O adepto fora da multidão
TEMOS de pensar nos clubes, claro, no espetáculo. Precisamos, em todo o caso, também de considerar o adepto, no que ele próprio cessa de ser sem a multidão na qual se punha. Ficará o mesmo? Apreciará da mesma maneira as coisas de que gostava antes?
Presumivelmente, não. Poderíamos consultar os clássicos, como o Psicologia das Multidões, de Gustave Le Bon, o francês central na história destes estudos das massas. Por lá se compreende melhor o que o nosso instinto nos diria sempre; ou talvez só nos permitisse sentir: a multidão, hipnótica, faz-nos descer degraus sociais, contagia-nos, infeta, leva-nos a fazer coisas que sozinhos jamais faríamos, torna-nos violentos, guardados num anonimato fuzilador - uma espécie de cobardia.

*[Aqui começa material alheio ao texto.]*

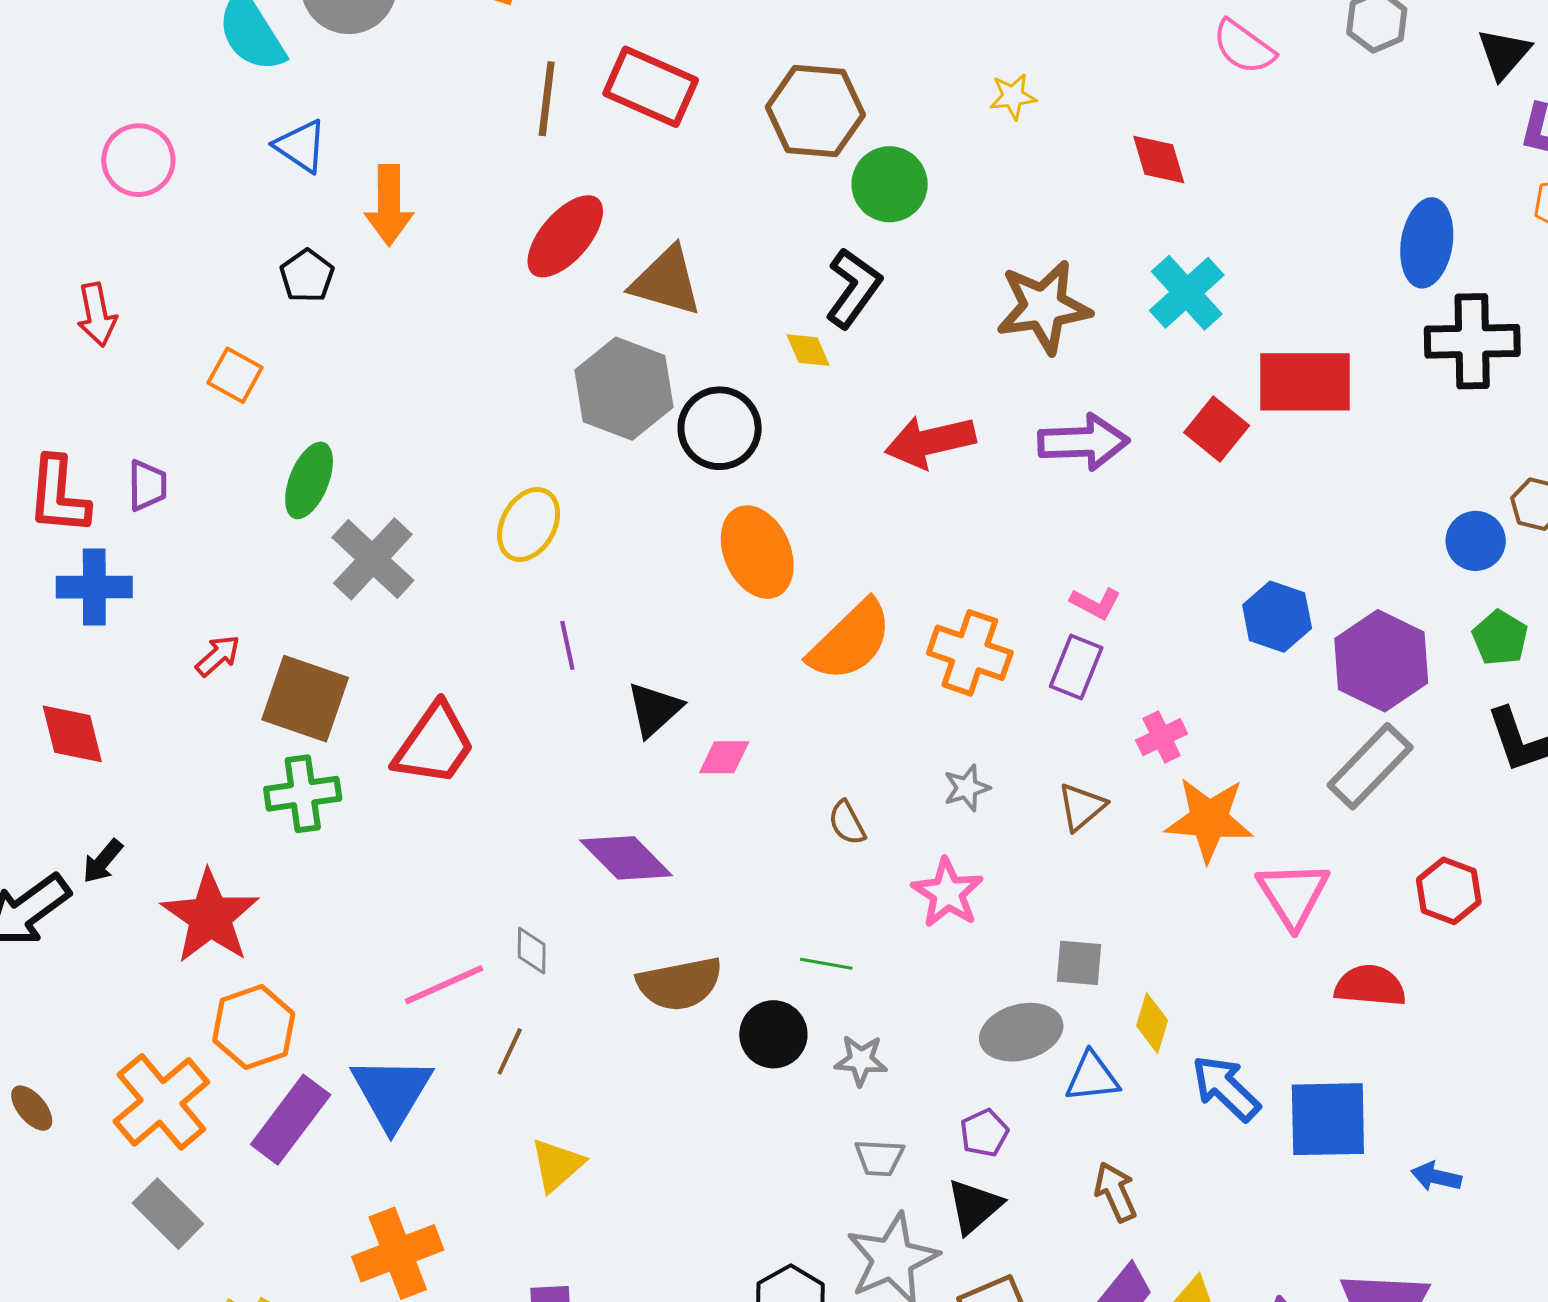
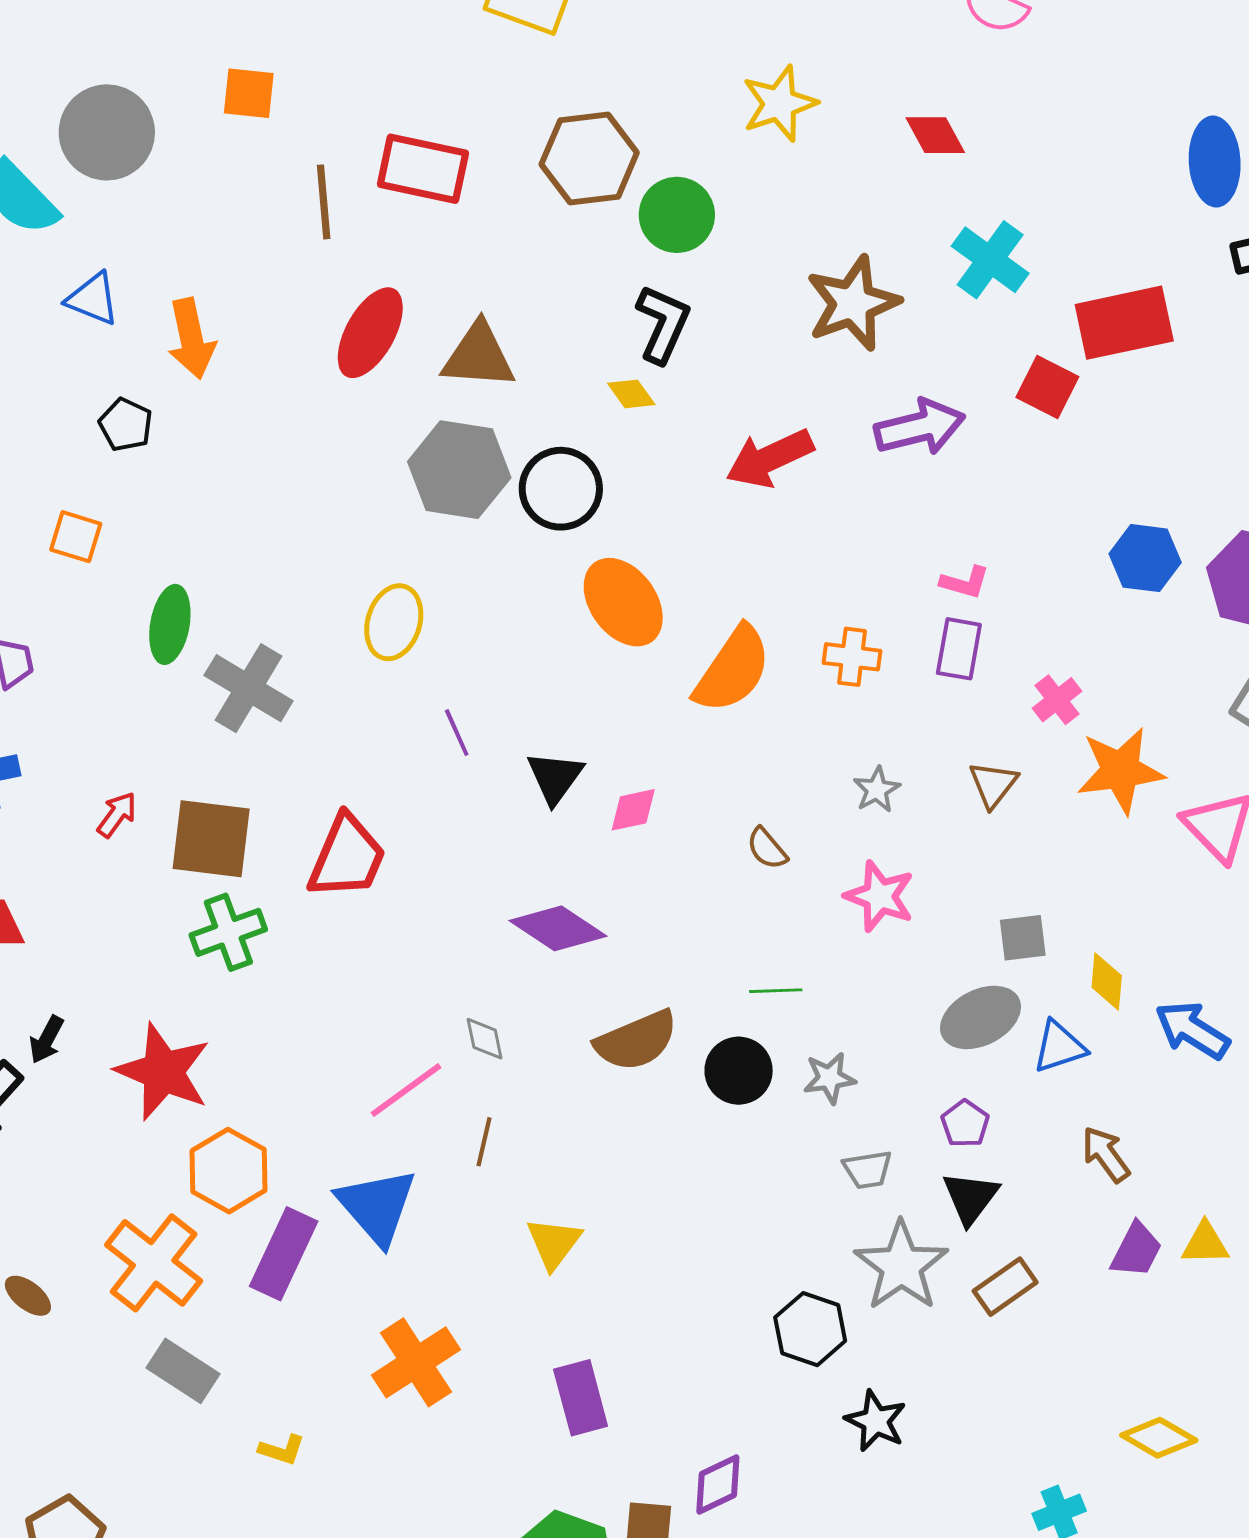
yellow star: (1013, 96) -> (779, 104), size x1.6
orange cross: (970, 653) -> (852, 657), size x0.7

Le Bon escreveu textos determinantes sobre o tema, em particular acerca da explosão de multidão que foi a Revolução Francesa. Mas há outros, recentes, também interessantes. Recomendo, então, A Sabedoria das Multidões, de James Surowiecki, que não é tão social, é mais económico, mais comercial, de marketing, no qual podem ler-se exemplos e histórias. Recorda-se, a propósito, a de uma multidão que, numa feira de gado, acerta no peso de um boi justamente pela média das estimativas individuais de todos os elementos que a compunham.
O que se perguntaria, nesta altura, a um qualquer adepto limitado a ver o futebol fora da sua confortável multidão, em casa, quando a cada quinze dias o fazia na romaria ao estádio, é se ele será o mesmo no final de tudo isto. Se ele, ao não partilhar no estádio os aplausos e as vaias com os seus pares, acabará inevitavelmente por perder um certo conhecimento precioso que acumulara sobre as coisas que via de perto e em grupo.
No fundo, saberemos ainda, quando toda esta loucura passar por nós, acertar juntos no peso exato de um boi?